The Lover’s Dictionary by David Levithan was another of my “staff picks” for the library. It is Levithan’s first foray into literature for adults (he has written extensively for teens, including Boy Meets Boy and Love Is The Higher Law, and has collaborated with other YA authors – Rachel Cohn on Nick and Norah’s Infinite Playlist, John Green on Will Grayson, Will Grayson). The Lover’s Dictionary is funny and poetic by turns, showing a genuine understanding of two people in a relationship. “Definitions” – from “aberrant” to “zenith” – tell the whole story of one couple, from meeting and moving in together to fighting and making up. Through these brief snapshots – anywhere from one line to a few pages – a complete story is communicated.

Free Library of Philadelphia

On a recent visit to Philadelphia, I went into the Free Library of Philadelphia (open on Sundays!). Part of it was closed for renovations, but the building itself is beautiful and there was a neat exhibit on Dickens.
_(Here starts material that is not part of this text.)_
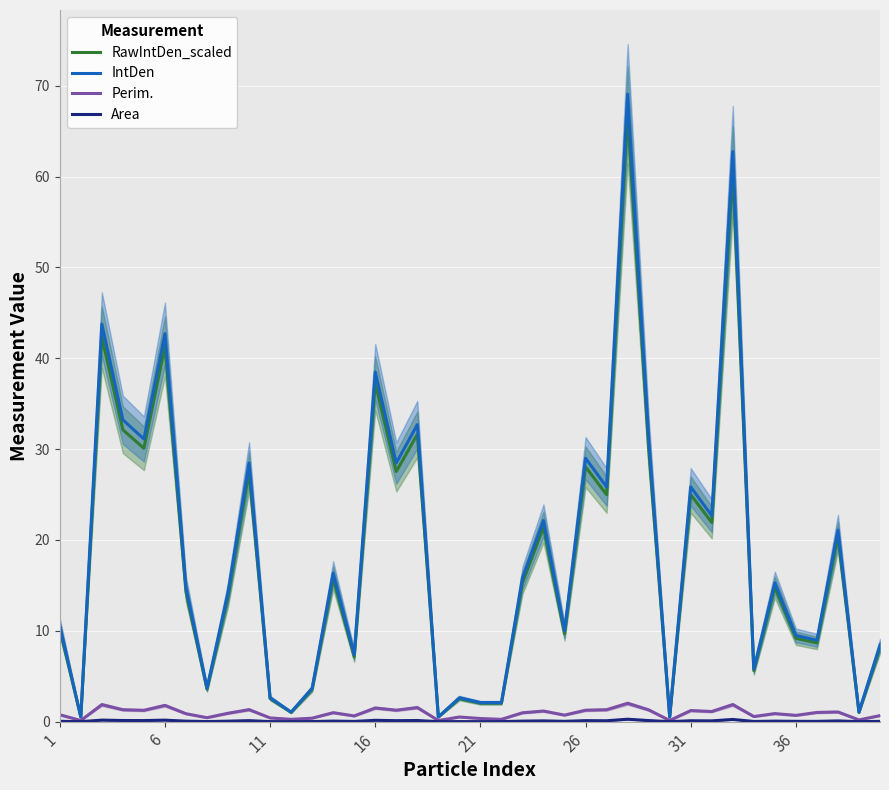

What is the value of the Area point at the 16th from the left?

0.2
On the way out, I saw this quote on a sign:

“Good children’s literature appeals not only to the child in the adult, but to the adult in the child.” -Anonymous

Something to think about.

(The Rodin Museum is just a quick walk from the library. The Thinker (above) is there, as well as The Gates of Hell and The Burghers of Calais. Worth wandering by if you’re in the area!)

Jonathan Franzen quote

Jonathan Franzen, author of novels The Corrections and Freedom and essay collections How to Be Alone and The Discomfort Zone, on e-books and the pace of technological change:

“One of the consolations of dying is that [you think], ‘Well, that won’t have to be my problem.’ Seriously, the world is changing so quickly that if you had any more than 80 years of change I don’t see how you could stand it psychologically.” (Quoted from an article in The Guardian (UK), “Jonathan Franzen warns ebooks are corroding values,” 1/30/12.)
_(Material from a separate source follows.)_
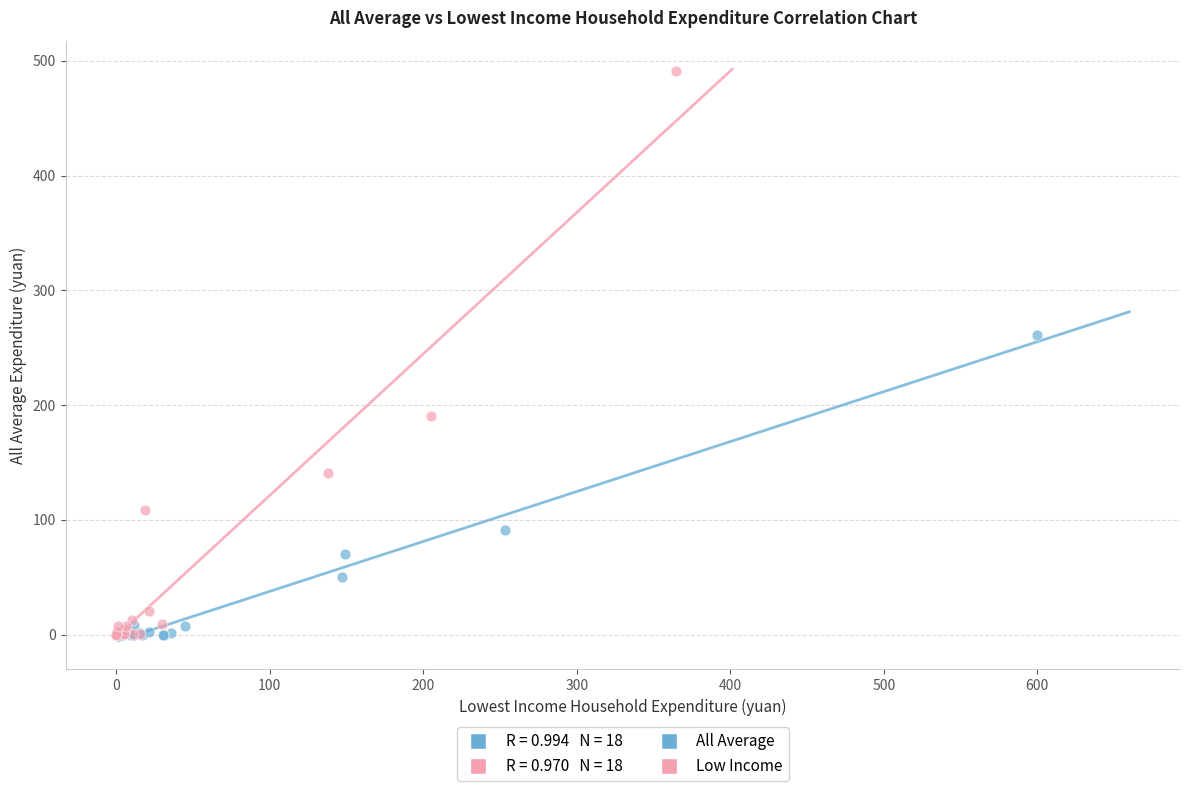

Which series contains the highest Y value?

Low Income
Best of 2011, Part the Second: Humor and Baking

To break the general nonfiction category down to a manageable size , here are my picks for humor and baking:

Humor:

Sh*t My Dad Says, by Justin Halpern
This was funnier and had more depth than I expected it to be, considering it was spawned from a Twitter account. The quotes of the dad in question are organized thematically into categories and separated by short essays. This book really is laugh-out-loud funny (e.g., On Accidentally Eating Dog Treats: “Snausages? I’ve been eating dog treats? Why the f**k would you put them on the counter where the rest of the food is? F**ck it, they’re delicious. I will not be shamed by this.”)

Bossypants, by Tina Fey, and Is Everyone Hanging Out Without Me? (And Other Concerns), by Mindy Kaling
I wrote about these together on the library’s “staff picks” book review section. They are both in short essay format, easy to read a little at a time or straight through; but more importantly, they are smart and funny. If you like 30 Rock (Fey) or The Office (Kaling), chances are you will like these books. (Also, I found out that Mindy wrote my all-time favorite episode of The Office, “The Injury,” wherein Michael grills his foot on a George Foreman, Dwight gets a concussion, and Jim sprays him in the face with a squirt bottle. But that is neither here nor there.)

Cookbook:

Good to the Grain, by Kim Boyce
This was one of my staff picks, too. Boyce is a pastry chef and a mother, so her goal is to make healthy recipes without sacrificing any of the deliciousness – and by and large, she succeeds. Every recipe (especially the whole wheat chocolate chip cookies) I’ve made from this book has been a success. The sections are organized around the type of flour the recipes require, so you can try out one type at a time.